Selzer herself says, "we were surprised like everybody else to see those numbers." When her firm, Selzer & Co., conducted a poll for Bloomberg in March using the same methodology and demographic breakdown, the candidates came out even at 47 percent. In the next few weeks, she said, "we'll find out if this is the beginning of something or if it's just something else.” Bloomberg didn’t respond to repeated requests for comment.

In recent years, election-year politics and media coverage have been increasingly dominated by polls, with hundreds of firms now conducting them, sometimes daily. This constant flow of information is in part the result of growth in low-cost—and less reliable—polling techniques like automatic “robo-dialing” and internet surveys, which experts say can cost just a couple thousand dollars compared to tens of thousands for a poll with actual humans asking questions.

The Selzer poll was live, and went out to both landline and mobile phones, another indicator of reliability. In the poll, Romney scored poorly on being "in touch" and lost to Obama on who voters would rather sit next to on a long airplane flight — 57 percent for Obama, 31 percent for Romney. But, Selzer cautions, "Romney may be a bit damaged but what's clear to me, looking at the data, is there's no indication that Romney is in free fall or that Obama just needs to sit back and coast to election day. There's vulnerability for both of these candidates."

A spokeswoman for the Romney campaign said in an email, “that poll is clearly an outlier.” A spokeswoman for the Obama campaign said the poll had a higher than normal percentage of minority voters, potentially skewing the results in the Democrat’s favor.

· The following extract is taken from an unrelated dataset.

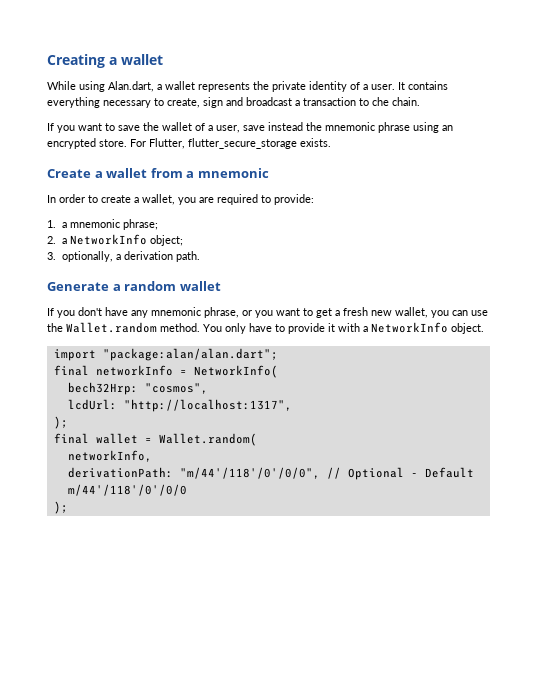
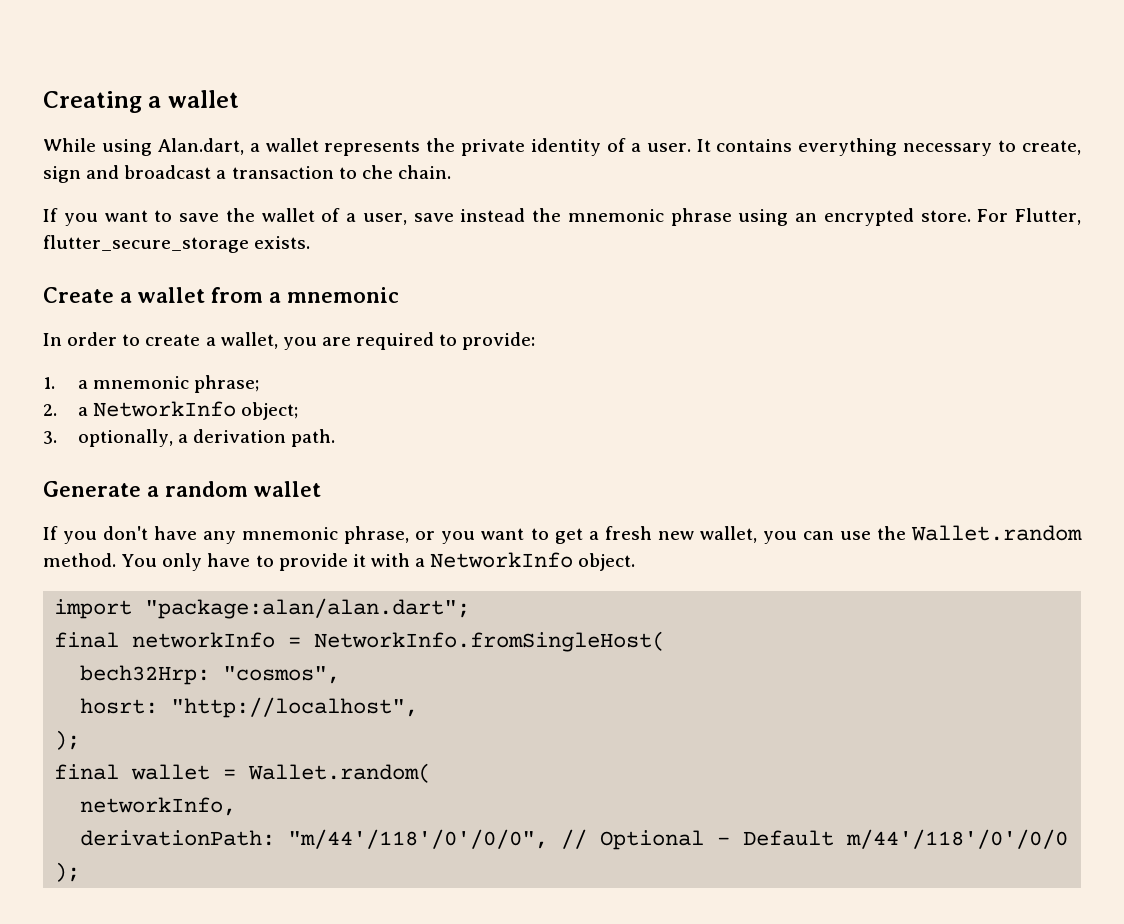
[193,365,278,378] NetworkInfo( -> [314,631,666,652] NetworkInfo.fromSingleHost(
[67,399,292,412] lcdUrl: "http://localhost:1317", -> [80,697,419,718] hosrt: "http://localhost",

Scott Rasmussen, president of the polling firm Rasmussen Reports, says figures tend to become more reliable after Labor Day, when more firms conduct likely voter polls and averages are more meaningful. Currently, daily Rasmussen polls put the candidates within a couple of points of one another, with Romney at 47 percent and Obama trailing at 45 percent. These numbers are similar to this period four years ago, when most polls had Obama a couple of points ahead of McCain. The polls in that election didn’t show Obama taking a wide lead until mid-September.

In rare instances, Trende says, "outliers are harbingers. It seems like an outlier, then you get five more polls that say the same thing."